The 12 turbines of the existing Kirkby Moor wind farm, which was built in 1993, are each 139 feet tall and stand less than a mile outside the southern boundary of the National Park.
Energy company RWE Innogy is seeking planning permission to replace them with six new turbines, each up to 377 feet tall, which it says could together generate up to five times as much power as the existing wind farm.
Industry experts forecast such attempts to “repower” existing wind farm sites will become far more common in coming years, as old planning consents expire and developers seek to cash in on new larger machines which are much more profitable.
But residents near the Cumbrian site say the “gigantic” new turbines would be far more visible from further afield, as well as noisier for those living near them.
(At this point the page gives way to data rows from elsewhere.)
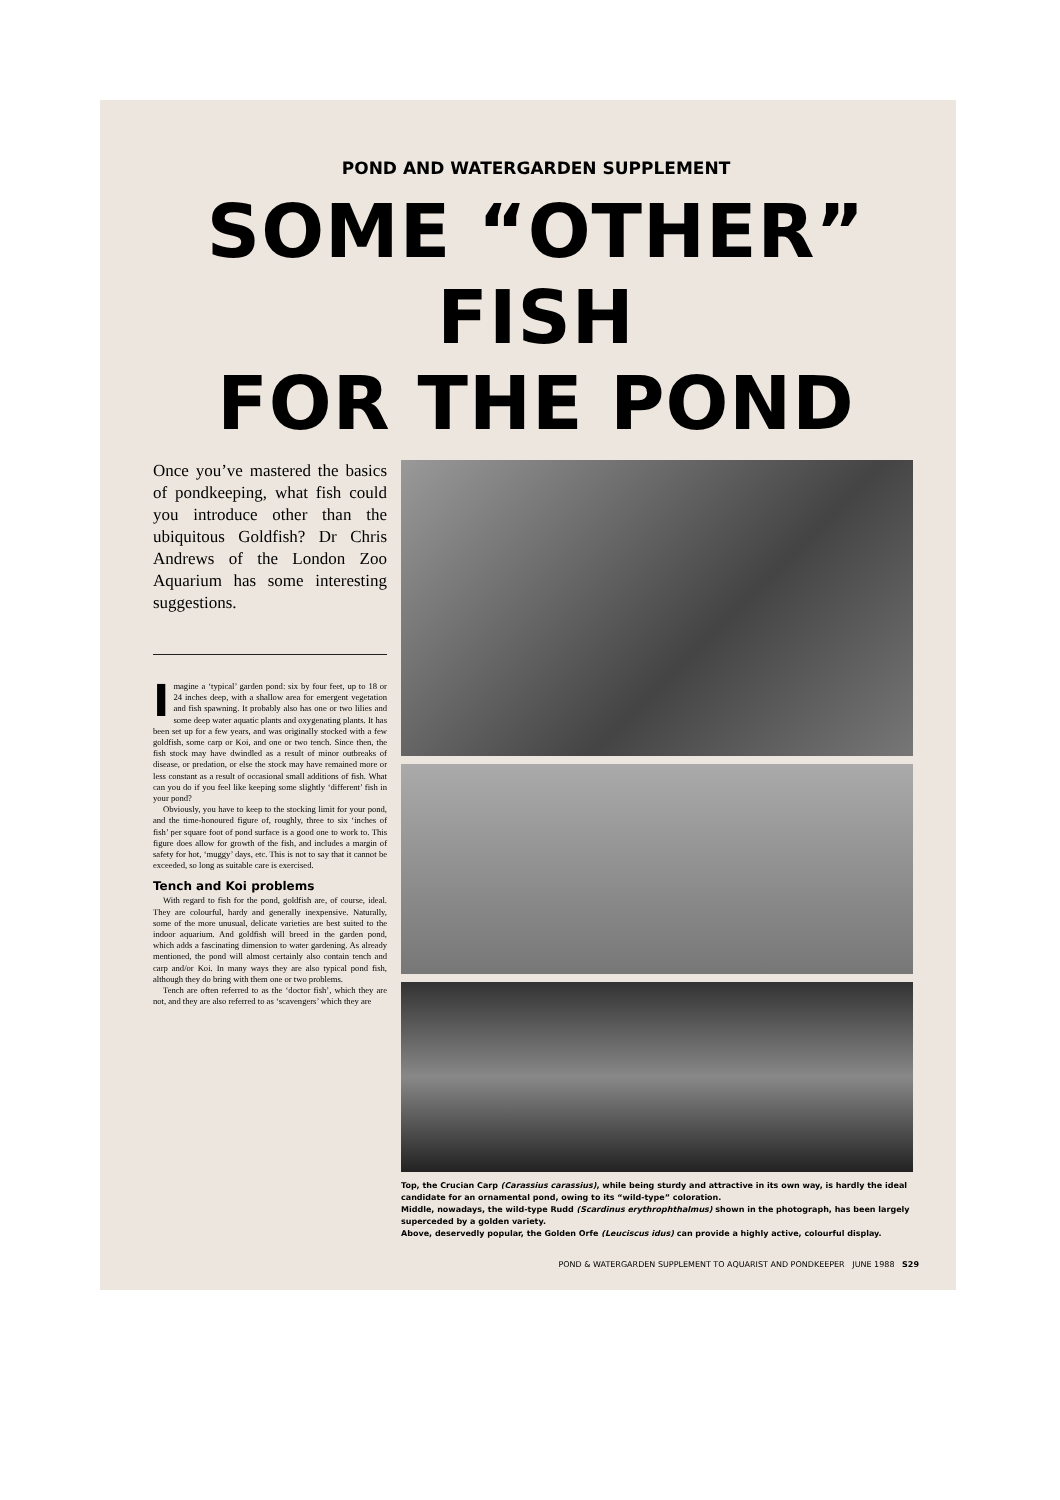POND AND WATERGARDEN SUPPLEMENT
SOME “OTHER” FISH
FOR THE POND
Once you’ve mastered the basics of pondkeeping, what fish could you introduce other than the ubiquitous Goldfish? Dr Chris Andrews of the London Zoo Aquarium has some interesting suggestions.
Imagine a ‘typical’ garden pond: six by four feet, up to 18 or 24 inches deep, with a shallow area for emergent vegetation and fish spawning. It probably also has one or two lilies and some deep water aquatic plants and oxygenating plants. It has been set up for a few years, and was originally stocked with a few goldfish, some carp or Koi, and one or two tench. Since then, the fish stock may have dwindled as a result of minor outbreaks of disease, or predation, or else the stock may have remained more or less constant as a result of occasional small additions of fish. What can you do if you feel like keeping some slightly ‘different’ fish in your pond?
Obviously, you have to keep to the stocking limit for your pond, and the time-honoured figure of, roughly, three to six ‘inches of fish’ per square foot of pond surface is a good one to work to. This figure does allow for growth of the fish, and includes a margin of safety for hot, ‘muggy’ days, etc. This is not to say that it cannot be exceeded, so long as suitable care is exercised.
Tench and Koi problems
With regard to fish for the pond, goldfish are, of course, ideal. They are colourful, hardy and generally inexpensive. Naturally, some of the more unusual, delicate varieties are best suited to the indoor aquarium. And goldfish will breed in the garden pond, which adds a fascinating dimension to water gardening. As already mentioned, the pond will almost certainly also contain tench and carp and/or Koi. In many ways they are also typical pond fish, although they do bring with them one or two problems.
Tench are often referred to as the ‘doctor fish’, which they are not, and they are also referred to as ‘scavengers’ which they are
Top, the Crucian Carp (Carassius carassius), while being sturdy and attractive in its own way, is hardly the ideal candidate for an ornamental pond, owing to its “wild-type” coloration.
Middle, nowadays, the wild-type Rudd (Scardinus erythrophthalmus) shown in the photograph, has been largely superceded by a golden variety.
Above, deservedly popular, the Golden Orfe (Leuciscus idus) can provide a highly active, colourful display.
POND & WATERGARDEN SUPPLEMENT TO AQUARIST AND PONDKEEPER JUNE 1988 S29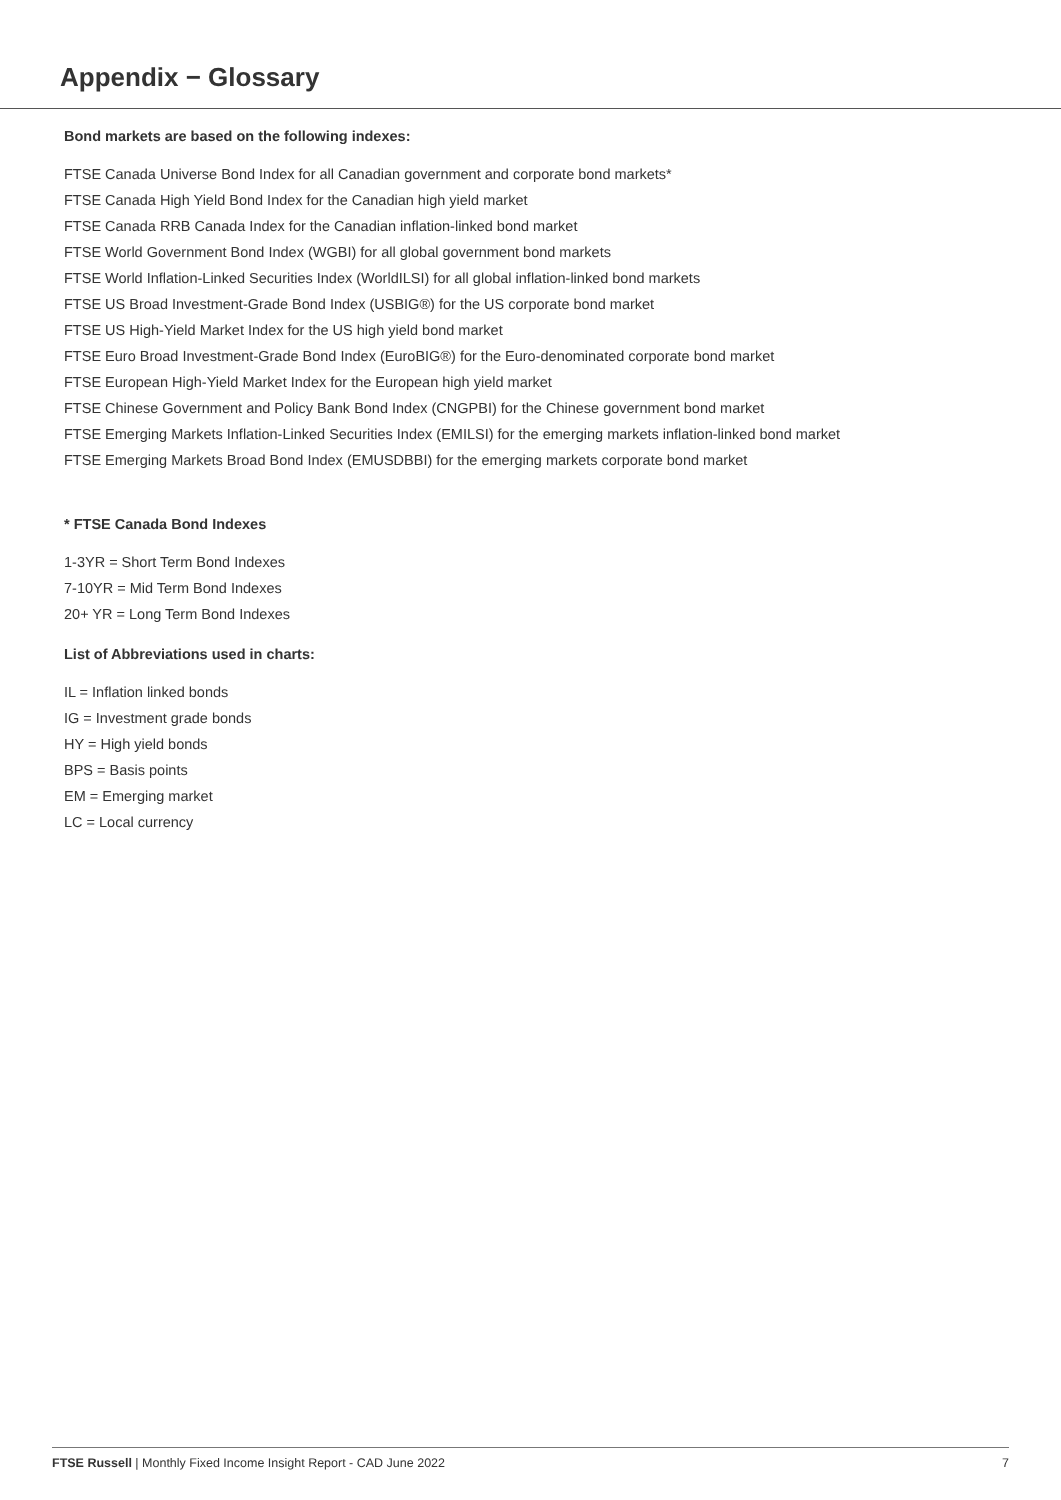Appendix − Glossary
Bond markets are based on the following indexes:
FTSE Canada Universe Bond Index for all Canadian government and corporate bond markets*
FTSE Canada High Yield Bond Index for the Canadian high yield market
FTSE Canada RRB Canada Index for the Canadian inflation-linked bond market
FTSE World Government Bond Index (WGBI) for all global government bond markets
FTSE World Inflation-Linked Securities Index (WorldILSI) for all global inflation-linked bond markets
FTSE US Broad Investment-Grade Bond Index (USBIG®) for the US corporate bond market
FTSE US High-Yield Market Index for the US high yield bond market
FTSE Euro Broad Investment-Grade Bond Index (EuroBIG®) for the Euro-denominated corporate bond market
FTSE European High-Yield Market Index for the European high yield market
FTSE Chinese Government and Policy Bank Bond Index (CNGPBI) for the Chinese government bond market
FTSE Emerging Markets Inflation-Linked Securities Index (EMILSI) for the emerging markets inflation-linked bond market
FTSE Emerging Markets Broad Bond Index (EMUSDBBI) for the emerging markets corporate bond market
* FTSE Canada Bond Indexes
1-3YR = Short Term Bond Indexes
7-10YR = Mid Term Bond Indexes
20+ YR = Long Term Bond Indexes
List of Abbreviations used in charts:
IL = Inflation linked bonds
IG = Investment grade bonds
HY = High yield bonds
BPS = Basis points
EM = Emerging market
LC = Local currency
FTSE Russell | Monthly Fixed Income Insight Report - CAD June 2022 7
They have urged South Lakeland council to reject the plans, leaving RWE to tear down the turbines when existing consent expires in 2018.
“People do not visit the Lakes to see wind turbines, they come to see lakes and mountains unsullied by monstrous, modern machinery,” one local couple told the council. “The only satisfactory outcome would be for all the wretched things to be taken down and the land returned to heather moorland,” a landowner wrote.
Kate Ashbrook, general secretary of the Open Spaces Society, said: “We fought the current turbines back in the early 1990s and we shall fight this application all the way. Because there are already turbines on this moor it is easy to see the effect of replacing them, and it is devastating.
“They are a severe intrusion in this wild landscape, highly visible from many directions and in particular from the tops of the Lake District National Park. They destroy the view into the park too. The new turbines would be over twice the height and therefore much more visible.”